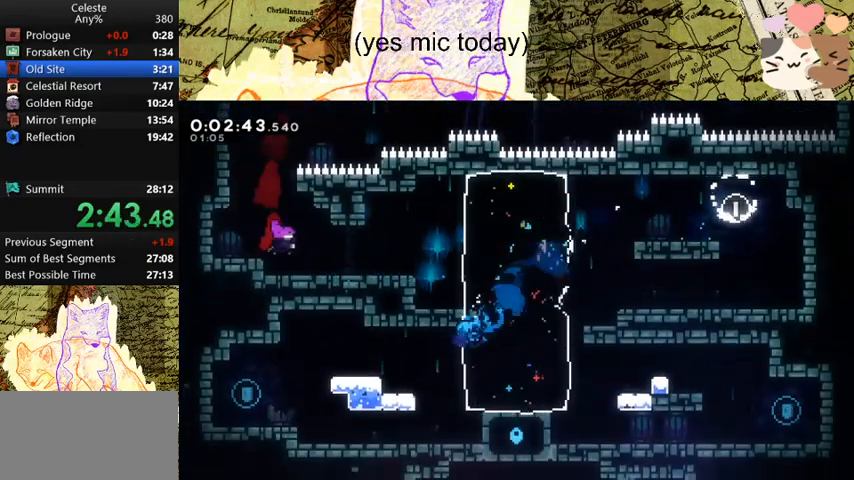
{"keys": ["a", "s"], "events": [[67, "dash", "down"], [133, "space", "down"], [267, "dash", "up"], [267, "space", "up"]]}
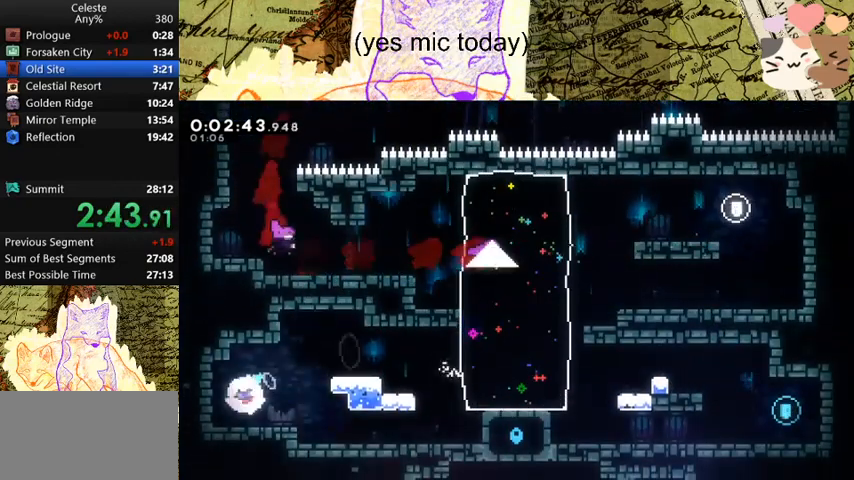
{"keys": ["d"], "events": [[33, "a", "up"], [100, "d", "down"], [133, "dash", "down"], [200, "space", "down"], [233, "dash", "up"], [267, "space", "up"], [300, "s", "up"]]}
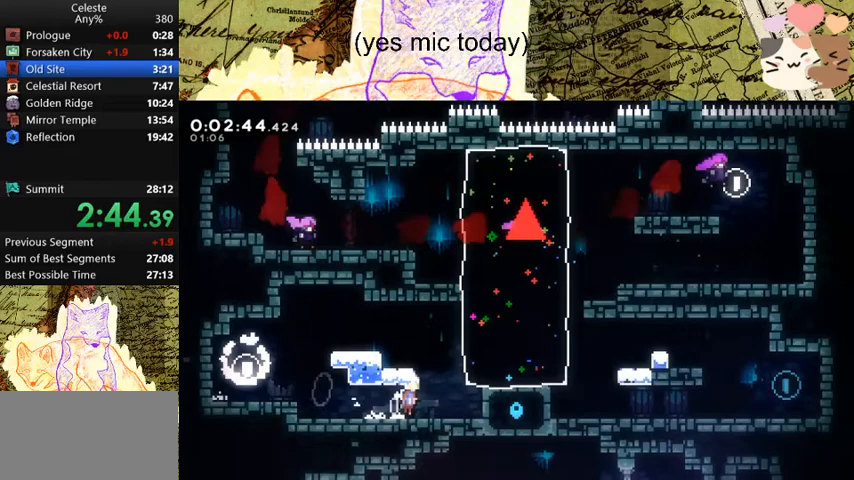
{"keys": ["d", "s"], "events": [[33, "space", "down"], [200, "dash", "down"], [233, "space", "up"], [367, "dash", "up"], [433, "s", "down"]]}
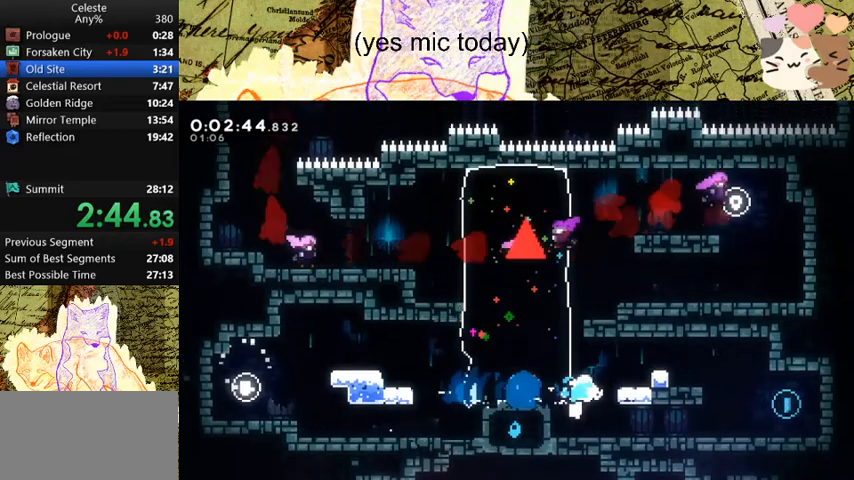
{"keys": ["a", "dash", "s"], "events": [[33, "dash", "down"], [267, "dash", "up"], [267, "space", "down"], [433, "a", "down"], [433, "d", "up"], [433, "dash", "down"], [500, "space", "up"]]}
************
▶ _Instructions for the task_
Give back the data exactly. Skip any images.

▶ _Written answer_
{"keys": ["a", "s"], "events": [[67, "dash", "down"], [133, "space", "down"], [267, "dash", "up"], [267, "space", "up"]]}
{"keys": ["d"], "events": [[33, "a", "up"], [100, "d", "down"], [133, "dash", "down"], [200, "space", "down"], [233, "dash", "up"], [267, "space", "up"], [300, "s", "up"]]}
{"keys": ["d", "s"], "events": [[33, "space", "down"], [200, "dash", "down"], [233, "space", "up"], [367, "dash", "up"], [433, "s", "down"]]}
{"keys": ["a", "dash", "s"], "events": [[33, "dash", "down"], [267, "dash", "up"], [267, "space", "down"], [433, "a", "down"], [433, "d", "up"], [433, "dash", "down"], [500, "space", "up"]]}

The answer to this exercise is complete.